Big Data Workshop, April 23, 2010
Title: Migrating From Small Data to Large – What Grows Well and How?
Convener: Rob Brackett
Notes-taker: Ashley Frank
Session was formed out of the desire of one to discuss possibilities of migration from MySQL with heavy analysis to Big Data technology.
View was expressed and supported that some kind of standards need to evolve to have some interoperability between Big Data implementations but it was realized that because there is not much consistency in the contracts and expectations so these standards would be tough to form.
Comparisons between Amazon’s EC2 and Google’s App Engine, App Engine supports Java and Python, EC2 is a virtualized environment for full operating systems.
Comparisons between Microsoft’s Azure and EC2 were discussed.
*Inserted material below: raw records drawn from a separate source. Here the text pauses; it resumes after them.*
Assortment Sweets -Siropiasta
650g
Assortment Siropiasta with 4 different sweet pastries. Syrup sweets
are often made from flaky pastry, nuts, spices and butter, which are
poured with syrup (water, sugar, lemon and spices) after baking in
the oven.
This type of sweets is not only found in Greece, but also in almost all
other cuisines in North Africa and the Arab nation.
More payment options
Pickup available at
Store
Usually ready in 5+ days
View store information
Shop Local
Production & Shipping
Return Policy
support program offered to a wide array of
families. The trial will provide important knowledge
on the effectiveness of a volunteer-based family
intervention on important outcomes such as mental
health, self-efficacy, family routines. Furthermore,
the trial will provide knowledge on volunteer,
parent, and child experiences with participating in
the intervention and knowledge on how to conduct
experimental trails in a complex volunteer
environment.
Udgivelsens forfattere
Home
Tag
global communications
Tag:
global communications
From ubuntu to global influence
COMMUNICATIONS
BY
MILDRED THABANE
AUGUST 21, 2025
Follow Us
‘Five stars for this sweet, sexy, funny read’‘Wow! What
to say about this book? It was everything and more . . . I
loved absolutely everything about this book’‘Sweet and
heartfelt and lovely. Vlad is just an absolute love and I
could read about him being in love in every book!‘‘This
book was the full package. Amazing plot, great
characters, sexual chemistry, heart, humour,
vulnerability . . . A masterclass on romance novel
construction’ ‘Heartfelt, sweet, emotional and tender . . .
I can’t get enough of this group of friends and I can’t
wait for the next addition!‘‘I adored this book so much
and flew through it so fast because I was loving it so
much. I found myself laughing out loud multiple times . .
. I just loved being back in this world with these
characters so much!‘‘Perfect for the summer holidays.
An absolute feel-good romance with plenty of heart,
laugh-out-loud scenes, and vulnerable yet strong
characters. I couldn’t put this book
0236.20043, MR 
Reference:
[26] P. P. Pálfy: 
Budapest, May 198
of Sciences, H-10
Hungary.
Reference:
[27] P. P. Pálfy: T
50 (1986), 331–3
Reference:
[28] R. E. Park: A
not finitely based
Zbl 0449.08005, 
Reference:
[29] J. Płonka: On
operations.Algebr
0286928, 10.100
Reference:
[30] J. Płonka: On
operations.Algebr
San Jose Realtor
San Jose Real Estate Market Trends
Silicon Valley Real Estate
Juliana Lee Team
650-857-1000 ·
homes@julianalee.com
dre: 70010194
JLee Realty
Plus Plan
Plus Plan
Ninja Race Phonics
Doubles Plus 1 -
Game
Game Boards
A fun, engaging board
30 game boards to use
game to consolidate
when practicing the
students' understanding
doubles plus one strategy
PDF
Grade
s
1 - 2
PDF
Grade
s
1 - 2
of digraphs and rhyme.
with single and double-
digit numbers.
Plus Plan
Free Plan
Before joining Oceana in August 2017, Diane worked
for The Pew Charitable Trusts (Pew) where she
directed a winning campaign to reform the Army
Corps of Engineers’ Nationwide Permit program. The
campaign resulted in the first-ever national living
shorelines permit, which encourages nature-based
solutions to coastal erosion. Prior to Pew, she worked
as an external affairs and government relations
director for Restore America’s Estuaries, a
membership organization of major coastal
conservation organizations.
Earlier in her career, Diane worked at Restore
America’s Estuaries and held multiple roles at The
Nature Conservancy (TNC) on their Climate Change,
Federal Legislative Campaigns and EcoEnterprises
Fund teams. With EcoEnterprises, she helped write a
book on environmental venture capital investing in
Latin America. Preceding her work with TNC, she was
Azure has 2 storage options, Azure Storage (big data style) with REST interface and Azure SQL Server.
Starting on new projects it is recommended to start with the new technology rather than prototyping on old relational technology and migrating.
Why use the new technology?
If you have elastic demand pricing is better. If you will need to sale large it is easy. It solves some licensing and hardware headaches.
Data needs to be near the applications that use it if the data transfer is large or data transfer costs rise.
If you have ever tried to implement the data warehousing strategy for relational databases where you denormalize your fact tables and horizontally partition them, you soon realize that you have broken your ability to join or use indexes in the way you used to and have pretty much abandoned the query optimizer. Your fact tables can only be queried one way and any analytics or other joining must be done after the only selective key that works (the leading column(s) of your partitions) is used. You may end up with redundant data not just in a single view but multiple fact tables to express different views. The result is that you are moving toward this new approach we are calling Big Data with all the baggage of Relational but none of the innovation of Big Data solutions. However it seems that the dimension support and analysis is done by ‘other’ tools or custom solutions in the new Big Data world. Relational vendors could document the path large data requires in the evolution toward denormalization and partitioning of the fact table and at a point, provide the option to migrate the fact table to a Big Data technology and provide the glue for interacting with the Big Data with relational vocabulary and dimensional support as well as other infrastructure for using Big Data new school.